In speech recognition, office products with high recognition rates could be developed on the basis of statistical procedures on samples of spoken text. However, starting with the sensory apparatus of the cochlea, human auditory perception uses highly elaborated processing mechanisms some properties of which have become clear only quite recently. Central processing, then, leads to an organization of sounds into auditory objects in analogy to objects in vision. This allows us to perceive and distinguish phonemes and musical patterns even in noisy environments or under "cocktail-party"-mixture conditions. If speech technology with large vocabularies is to become applied in noisy environments, equivalents of these cognitive mechanisms will have to be employed.
Another major area of influence from cognitive science on speech and music technology is related to the close connection between perception and motor systems in humans.

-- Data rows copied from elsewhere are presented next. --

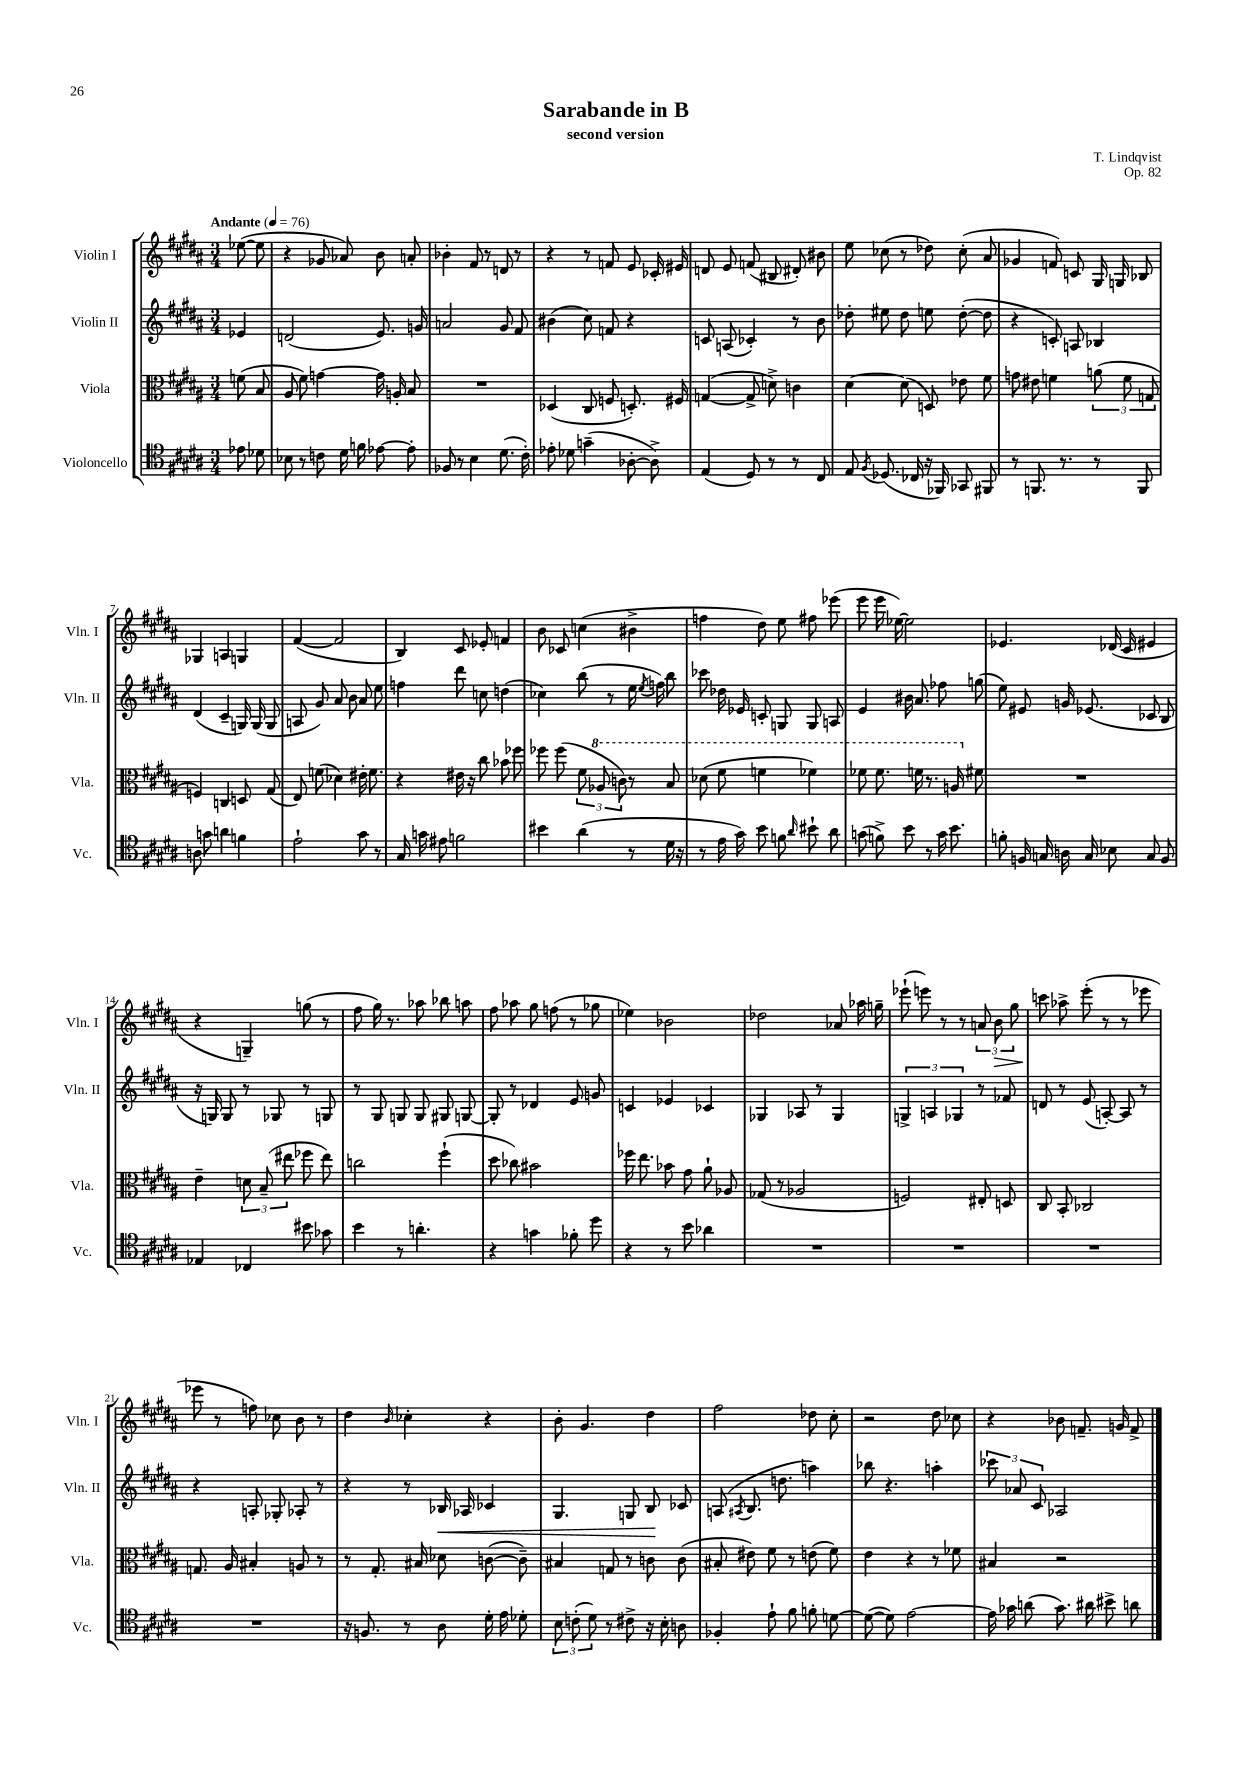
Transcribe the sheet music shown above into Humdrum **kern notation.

**kern	**kern	**kern	**kern
*staff4	*staff3	*staff2	*staff1
*clefC4	*clefC3	*clefG2	*clefG2
*k[f#c#g#d#a#]	*k[f#c#g#d#a#]	*k[f#c#g#d#a#]	*k[f#c#g#d#a#]
*M3/4	*M3/4	*M3/4	*M3/4
*MM76	*MM76	*MM76	*MM76
8e-	(8f	4e-	([8ee-
8d-	8B	.	8ee-]
=	=	=	=
8B-	8A#	(2d	4r
8r	8f#)	.	.
8c	[4g	.	8g-
16d#	.	.	8a-)
16f	.	.	.
[8e-	16g]	8.e)	8b
.	16A'	.	.
8e-']	8B	.	8a'
.	.	16g	.
=	=	=	=
8F-	2.r	2a	4b-'
8r	.	.	.
4B	.	.	8f#
.	.	.	8r
(8.d#	.	8g#	8d
.	.	8f#	8r
16c#')	.	.	.
=	=	=	=
8e-'	(4D-	(4b#	4r
8d-	.	.	.
(4g~	8C#	8cc#)	8r
.	8F	8f	8f
[8A-'	8.D')	4r	8e
8A-^])	.	.	16c-'
.	16F#	.	16e#
=	=	=	=
(4E	([4G	8c	8d
.	.	(8A	8e
8D#)	8G^]	4c-')	(8f
8r	8d^)	.	8B#
8r	4c	8r	8d#')
8C#	.	8b	8b#
=	=	=	=
8E	[4d#	8dd-'	8ee
8qF#	.	.	.
(8.D-	.	8ee#	(8cc-
.	(8d#]	8dd-	8r
16C-	.	.	.
16r	8D)	8ee	8dd-)
16FF-)	.	.	.
8GG-	8e-	([8dd-'	(8cc-'
8FF#	8f#	8dd-]	8a#
=	=	=	=
8r	8g	4r	4g-
8.FF	8e#	.	.
.	4f	8c')	8f)
8.r	.	.	.
.	.	8A	8c
8r	(12a	4B-	16G#
.	.	.	16G
.	12f	.	.
8FF	.	.	8B-
.	12G	.	.
=	=	=	=
8A	4F)	(4d#	4G-
8g	.	.	.
4a	4C	4c#~	4A
4f	8D	16G)	4G
.	.	(16G	.
.	(8G#	8G	.
=	=	=	=
2e`	8E)	8A	([4f#
.	(8f	8g#)	.
.	4d-)	8a#	2f#]
.	.	8b	.
8g#	16e#'	8a#	.
.	8.f	.	.
8r	.	8ee	.
=	=	=	=
16G#	4r	4ff	4B)
16g	.	.	.
8e#	.	.	.
2f	16e#	8ddd#	8c#
.	16r	.	.
.	8cc#	8cc	8e-'
.	8b-	(4dd	4f
.	8ff-	.	.
=	=	=	=
4b#	8ff-	4cc-)	8b
.	(8ff-	.	8c-
(4a#	12f#	(8bb	(4cc
.	12a-	.	.
.	.	8r	.
.	12cc)	.	.
8r	8r	16ee	4b#^
.	.	8qee	.
.	.	16ff)	.
16d#	8b	8bb	.
16r	.	.	.
=	=	=	=
8r	(8dd-	8ccc-	4ff
16e	8ff#	16dd-	.
16g#)	.	16e-	.
8b	4ff	8c'	8dd#)
8f	.	8G	8ee
16qqa#	.	.	.
8b#`	4ff-)	8G	8ff#
8a#	.	8A	(8eee-
=	=	=	=
(8g	8ff-	4e	8eee
8f^)	8.ff-	.	16eee
.	.	.	[16ee-)
8b	.	16b#	2ee-]
.	16ff	8.a#	.
8r	8.r	.	.
16g	.	8ff-	.
8.b	16a	.	.
.	8f#	(8gg	.
=	=	=	=
8f'	2.r	8ee)	4.e-
16F	.	8e#	.
16G	.	.	.
16A	.	16g	.
16G	.	(8.e-	.
8B-	.	.	(16d-
.	.	.	16c#
8G	.	8c-	4e#
8F	.	8B	.
=	=	=	=
4E-	4e~	16r	4r
.	.	16G)	.
.	.	8G	.
4C-	12d	8r	4G~)
.	(12B~	.	.
.	.	8G-	.
.	12ee#	.	.
8b#	8ff-	8r	(8gg
8g-	8ee#)	8G	8r
=	=	=	=
4b	2cc	8r	8ff#
.	.	8G#	16gg#)
.	.	.	8.r
8r	.	8G	.
4.a'	.	8G	8aa-
.	(4ff#`	8G#	8bb-
.	.	[8G	8aa
=	=	=	=
4r	8dd#	8G']	8ff#
.	8cc-)	8r	8aa-
4g	2b#	4d-	8gg#
.	.	.	(8ff
8f-'	.	8e	8r
8dd#	.	8g	8gg-
=	=	=	=
4r	16ff-	4c	4ee-)
.	8.ee	.	.
8r	8b-	4e-	2b-
8b	8g#	.	.
4a-	8a#`	4c-	.
.	8A-	.	.
=	=	=	=
2.r	(8G-	4G-	2dd-
.	8r	.	.
.	2A-	8A-	.
.	.	8r	.
.	.	4G-	8a-
.	.	.	16aa-
.	.	.	16gg~
=	=	=	=
2.r	2F)	6G^	(8eee-`
.	.	.	8eee)
.	.	6A	.
.	.	.	8r
.	.	6G-	.
.	.	.	8r
.	8E#'	8r	12a
.	.	.	12b
.	8D	8f-	.
.	.	.	12gg#
=	=	=	=
2.r	8C#	8d	8ccc
.	8BB'	8r	8aa-^
.	2C-	(8e	(8eee'
.	.	[8A')	8r
.	.	8A]	8r
.	.	8r	8eee-
=	=	=	=
2.r	8.G	4r	8eee-
.	.	.	8r
.	16A#	.	.
.	4B#'	8A'	8ff)
.	.	8G-'	8cc-
.	8A	8A-'	8b
.	8r	8r	8r
=	=	=	=
16r	8r	4r	4dd#
8.F	.	.	.
.	8.G#'	.	.
.	.	.	16qqb
8r	.	8r	4cc-'
.	16B#	.	.
8A#	8d-	16B-	.
.	.	16A-	.
16d#'	([8c	4c-	4r
16e	.	.	.
8d-'	8c~])	.	.
=	=	=	=
12B	4B#	4.G#	8b'
(12c'	.	.	.
.	.	.	4.g#
12d#)	.	.	.
8r	8G	.	.
8c#^	8r	8G	.
16r	8c	8B	4dd#
16B'	.	.	.
8A	(8c	8c-	.
=	=	=	=
4F-'	8B#'	(8A	2ff#
.	.	8qA#	.
.	8e#)	8.B	.
8e`	8f#	.	.
.	.	8.dd	.
8f#	8r	.	.
8f'	(8e	4aa)	8dd-
[8d	8f#)	.	8cc#'
=	=	=	=
(8d_	4e	8bb-	2r
8d])	.	4.r	.
[2e	4r	.	.
.	8r	4aa'	8dd#
.	8f-	.	8cc-
=	=	=	=
16e]	4B#	12ccc-	4r
16g-	.	.	.
.	.	12a-	.
(8a	.	.	.
.	.	12c#	.
8.g-)	2r	2A-	8b-
.	.	.	8.f~
16a#	.	.	.
8b#^	.	.	.
.	.	.	16g
8a	.	.	8f^
==	==	==	==
*-	*-	*-	*-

Perceptual distinctions between environment sounds and speech sounds are enhanced by cognitive articulatory models. We hear "somebody talking," not just "speech". Motor experience also seems to play a significant role in the temporal resolution of acoustic events. Practicing a (traditional) musical instrument amounts to establishing motor programs involving complex hierarchical subdivisions of time. The impact of active musical experience on time-related processes of identification etc. of auditory objects are still poorly understood. New instruments are currently designed which will allow humans to explore sounds in completely new ways analogous to existing tools in visual virtual reality. Properties of timing in human movements will influence the design of such musical instruments as well as the use of auditory cues in working environments.
Therefore, in forthcoming systems of speech and music technology, results from cognitive science are highly likely to have a strong practical impact. Among the first examples of this tendency are phoneme models expressed in terms of articulation parameters and data reduction algorithms based on psychoacoustics which are being employed in the technology of new media.